Stephen De Young (Eastern Orthodox) defends the messianic prophecy in Testament of Joseph 19 being original and not later Christian interpolations.
Stephen De Young, Apocrypha: An Introduction to Extra-Biblical Literature (Chesterton, IN: Ancient Faith Publishing, 2023), 152-54
Messianic Prophecies in Two Versions
Joseph’s story in the Book of Genesis surrounds divinely inspired dreams and their interpretation. The Testament of Joseph ends with his final dream and his interpretation of it. Two versions exist: one found in the Aramaic and the other in Greek. The Greek version of the dream and its interpretation is much shorter, but in some ways more on the nose regarding its messianic prophecies and the Person of Jesus Christ. Thus many scholars think the Greek reflects a post-Christian version of the Jewish text. This supposition raises may questions as it answers, however. There is no clear reason why Christians would omit most of the missing material, which surrounds the history of Judea form the exile to the time of its writing in the Hasmonean period. The Greek texts of the other testaments do not omit similar material. The small details in the messianic portion of the dream in Greek are precisely that: small details. The substance of the messianic prophecy is the same in both.
The Aramaic section omitted in the Greek describes this historical era of Judea, from exile to the Hasmonean period, in a manner similar to the animal apocalypse or Daniel’s vision of the beasts. Animals represent Israelite tribes and nations; horns represent their kings. Following this narration, which constitutes the entire dream in the Greek is a clear prophecy of the coming Messiah, who is a lamb born of a virgin form the tribe of Judah. While modern scholars may find this to be too accurate to be pre-Christian, the wording here in Aramaic or Greek is close though to that of Isaiah 7 that the prophecy is clearly derivative of that found in the Hebrew Bible.

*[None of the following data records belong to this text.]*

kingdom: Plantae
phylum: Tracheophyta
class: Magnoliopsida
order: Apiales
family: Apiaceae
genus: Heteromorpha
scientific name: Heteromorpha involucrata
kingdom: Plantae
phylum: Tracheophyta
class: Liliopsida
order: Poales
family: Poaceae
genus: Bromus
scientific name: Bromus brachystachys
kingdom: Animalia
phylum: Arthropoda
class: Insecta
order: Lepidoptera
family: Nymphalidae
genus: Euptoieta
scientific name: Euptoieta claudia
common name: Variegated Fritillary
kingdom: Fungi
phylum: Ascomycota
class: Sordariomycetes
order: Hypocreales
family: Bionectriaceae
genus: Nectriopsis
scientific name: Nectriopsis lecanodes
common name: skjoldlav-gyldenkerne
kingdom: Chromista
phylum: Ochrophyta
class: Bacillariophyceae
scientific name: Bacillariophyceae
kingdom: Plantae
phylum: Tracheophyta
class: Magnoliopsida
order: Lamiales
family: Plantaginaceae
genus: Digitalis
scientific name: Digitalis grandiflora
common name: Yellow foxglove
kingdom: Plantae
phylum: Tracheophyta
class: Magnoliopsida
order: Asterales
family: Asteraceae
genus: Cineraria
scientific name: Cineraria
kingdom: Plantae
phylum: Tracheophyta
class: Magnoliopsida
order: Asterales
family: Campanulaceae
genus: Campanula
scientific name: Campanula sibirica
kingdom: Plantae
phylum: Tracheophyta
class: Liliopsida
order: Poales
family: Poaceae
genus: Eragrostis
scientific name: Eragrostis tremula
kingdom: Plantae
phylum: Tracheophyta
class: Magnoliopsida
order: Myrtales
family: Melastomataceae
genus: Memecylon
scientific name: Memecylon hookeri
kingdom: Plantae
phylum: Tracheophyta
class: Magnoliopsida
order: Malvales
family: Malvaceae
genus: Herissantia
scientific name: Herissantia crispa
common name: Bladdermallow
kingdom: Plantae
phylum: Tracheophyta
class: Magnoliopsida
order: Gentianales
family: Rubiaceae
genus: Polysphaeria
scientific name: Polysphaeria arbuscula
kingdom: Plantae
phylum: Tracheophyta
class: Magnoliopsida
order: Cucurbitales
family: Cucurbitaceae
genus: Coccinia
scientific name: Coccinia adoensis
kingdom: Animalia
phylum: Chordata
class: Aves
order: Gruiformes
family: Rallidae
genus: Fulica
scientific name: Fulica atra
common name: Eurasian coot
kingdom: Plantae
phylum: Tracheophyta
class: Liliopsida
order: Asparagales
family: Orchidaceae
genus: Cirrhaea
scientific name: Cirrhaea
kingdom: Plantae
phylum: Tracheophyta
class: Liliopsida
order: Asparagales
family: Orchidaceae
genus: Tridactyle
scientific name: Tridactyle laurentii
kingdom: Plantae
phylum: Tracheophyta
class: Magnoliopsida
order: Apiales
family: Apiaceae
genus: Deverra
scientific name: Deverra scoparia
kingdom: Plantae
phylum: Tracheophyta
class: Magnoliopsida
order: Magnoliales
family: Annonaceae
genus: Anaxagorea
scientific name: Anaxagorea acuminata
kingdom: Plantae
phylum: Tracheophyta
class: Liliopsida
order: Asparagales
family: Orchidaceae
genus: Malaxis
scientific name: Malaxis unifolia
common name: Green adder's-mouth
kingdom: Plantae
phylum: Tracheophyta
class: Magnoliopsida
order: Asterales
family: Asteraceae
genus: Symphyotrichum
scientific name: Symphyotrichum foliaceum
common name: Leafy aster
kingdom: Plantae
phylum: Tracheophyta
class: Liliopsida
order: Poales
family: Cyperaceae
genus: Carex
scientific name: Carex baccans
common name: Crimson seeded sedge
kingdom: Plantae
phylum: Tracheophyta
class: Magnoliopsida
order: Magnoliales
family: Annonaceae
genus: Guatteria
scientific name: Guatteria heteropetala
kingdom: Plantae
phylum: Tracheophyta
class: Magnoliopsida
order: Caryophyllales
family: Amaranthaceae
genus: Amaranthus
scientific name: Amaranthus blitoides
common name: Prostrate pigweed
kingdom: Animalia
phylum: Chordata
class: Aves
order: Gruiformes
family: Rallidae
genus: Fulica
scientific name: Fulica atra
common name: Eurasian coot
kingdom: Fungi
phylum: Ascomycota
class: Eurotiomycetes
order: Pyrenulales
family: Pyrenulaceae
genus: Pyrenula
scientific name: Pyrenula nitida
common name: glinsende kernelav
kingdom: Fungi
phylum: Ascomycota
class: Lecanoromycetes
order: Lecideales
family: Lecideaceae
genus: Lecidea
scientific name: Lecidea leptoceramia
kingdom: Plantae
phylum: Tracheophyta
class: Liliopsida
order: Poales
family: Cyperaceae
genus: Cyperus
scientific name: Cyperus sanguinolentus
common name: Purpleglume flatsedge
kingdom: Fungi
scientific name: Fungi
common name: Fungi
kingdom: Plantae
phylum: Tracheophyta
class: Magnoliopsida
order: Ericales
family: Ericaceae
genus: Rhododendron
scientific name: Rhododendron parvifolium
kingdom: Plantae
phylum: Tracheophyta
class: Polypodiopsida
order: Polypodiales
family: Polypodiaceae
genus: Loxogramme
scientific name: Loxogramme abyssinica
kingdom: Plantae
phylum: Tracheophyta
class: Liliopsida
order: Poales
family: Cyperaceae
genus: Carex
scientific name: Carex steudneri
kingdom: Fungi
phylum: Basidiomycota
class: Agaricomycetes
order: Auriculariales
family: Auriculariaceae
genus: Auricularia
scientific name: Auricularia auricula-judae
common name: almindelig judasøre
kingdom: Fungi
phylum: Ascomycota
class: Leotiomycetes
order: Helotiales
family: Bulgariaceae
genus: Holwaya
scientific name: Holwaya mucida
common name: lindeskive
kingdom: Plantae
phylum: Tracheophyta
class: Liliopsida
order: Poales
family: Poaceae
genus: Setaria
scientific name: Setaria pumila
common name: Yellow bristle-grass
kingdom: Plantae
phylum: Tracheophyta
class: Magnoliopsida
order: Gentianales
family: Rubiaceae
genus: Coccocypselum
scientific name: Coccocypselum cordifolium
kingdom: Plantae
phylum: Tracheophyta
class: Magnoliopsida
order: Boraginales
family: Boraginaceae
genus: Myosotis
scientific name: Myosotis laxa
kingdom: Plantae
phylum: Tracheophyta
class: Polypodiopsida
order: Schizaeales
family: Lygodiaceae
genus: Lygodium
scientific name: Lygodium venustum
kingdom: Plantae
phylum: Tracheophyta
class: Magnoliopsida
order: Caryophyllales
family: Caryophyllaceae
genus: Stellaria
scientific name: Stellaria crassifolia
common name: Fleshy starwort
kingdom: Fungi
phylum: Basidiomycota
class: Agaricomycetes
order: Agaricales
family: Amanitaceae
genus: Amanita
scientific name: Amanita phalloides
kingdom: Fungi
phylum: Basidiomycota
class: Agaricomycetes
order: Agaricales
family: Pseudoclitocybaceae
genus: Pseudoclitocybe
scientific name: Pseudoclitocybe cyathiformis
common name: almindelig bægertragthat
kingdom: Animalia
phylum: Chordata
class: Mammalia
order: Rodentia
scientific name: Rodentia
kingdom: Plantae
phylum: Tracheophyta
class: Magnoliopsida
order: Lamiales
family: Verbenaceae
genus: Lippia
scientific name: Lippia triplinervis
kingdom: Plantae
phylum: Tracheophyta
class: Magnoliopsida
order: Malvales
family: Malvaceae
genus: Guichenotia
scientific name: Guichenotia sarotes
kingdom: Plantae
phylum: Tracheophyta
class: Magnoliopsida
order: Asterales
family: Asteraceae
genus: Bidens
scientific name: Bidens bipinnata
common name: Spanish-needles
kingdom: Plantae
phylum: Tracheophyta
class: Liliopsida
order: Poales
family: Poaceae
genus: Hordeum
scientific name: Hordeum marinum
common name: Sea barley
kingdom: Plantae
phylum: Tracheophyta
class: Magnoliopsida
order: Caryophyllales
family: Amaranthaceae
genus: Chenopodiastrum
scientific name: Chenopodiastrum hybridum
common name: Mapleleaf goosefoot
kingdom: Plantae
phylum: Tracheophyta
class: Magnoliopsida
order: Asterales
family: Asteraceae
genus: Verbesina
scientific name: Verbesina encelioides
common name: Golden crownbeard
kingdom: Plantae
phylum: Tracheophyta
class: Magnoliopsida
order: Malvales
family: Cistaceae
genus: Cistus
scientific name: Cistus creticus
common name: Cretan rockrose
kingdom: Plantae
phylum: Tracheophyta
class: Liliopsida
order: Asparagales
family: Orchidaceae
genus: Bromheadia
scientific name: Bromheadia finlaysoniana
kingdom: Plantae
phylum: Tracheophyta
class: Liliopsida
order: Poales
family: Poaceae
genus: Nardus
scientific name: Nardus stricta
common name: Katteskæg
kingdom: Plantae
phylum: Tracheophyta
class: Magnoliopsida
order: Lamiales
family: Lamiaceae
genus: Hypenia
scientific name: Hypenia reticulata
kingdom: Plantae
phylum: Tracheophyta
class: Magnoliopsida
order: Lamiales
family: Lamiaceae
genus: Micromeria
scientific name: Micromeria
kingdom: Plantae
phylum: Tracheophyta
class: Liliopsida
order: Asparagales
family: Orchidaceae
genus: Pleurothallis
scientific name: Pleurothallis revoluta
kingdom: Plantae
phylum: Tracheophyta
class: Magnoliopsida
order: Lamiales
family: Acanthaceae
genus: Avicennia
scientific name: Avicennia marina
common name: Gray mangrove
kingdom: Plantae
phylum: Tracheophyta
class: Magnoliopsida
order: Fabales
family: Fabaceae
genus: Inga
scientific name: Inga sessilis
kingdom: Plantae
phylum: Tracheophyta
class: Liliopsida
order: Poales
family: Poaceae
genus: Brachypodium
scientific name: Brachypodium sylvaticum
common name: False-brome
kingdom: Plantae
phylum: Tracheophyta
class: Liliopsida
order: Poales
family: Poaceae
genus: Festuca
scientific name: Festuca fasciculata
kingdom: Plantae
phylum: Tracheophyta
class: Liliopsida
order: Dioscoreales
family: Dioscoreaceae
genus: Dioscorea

A variety of creatures attack this lamb—not the animals that represented the nations, but reptiles and creeping things—and he defeats them. The lamb represents the salvation of Israel and all the nations, if the people remain true to Levi and Judah. The phrasing of the Greek of Testament of Joseph 19:11, which refers to the Messiah as “the Lamb of God who will take away the sin of the world,” seems an obvious interpolation to many scholars. But when St. John the Forerunner identifies Christ as this figure in John 1:29, the words are a symbolic means used to identify the Messiah. It seems, if anything, more likely that St. John was appealing to the preexisting symbolism to identify Jesus as the Messiah than that St. John here was inventing an unknown image to communicate cryptically with his own followers. Nothing in either version of the Testament of Joseph would require it to be a post-Christian text. Non-Christian Judeans of the early Christian centuries did not disagree with Christians about the coming of a Messiah or the prophecies concerning Him; they disagreed with the Christian claim that Jesus of Nazareth was that figure.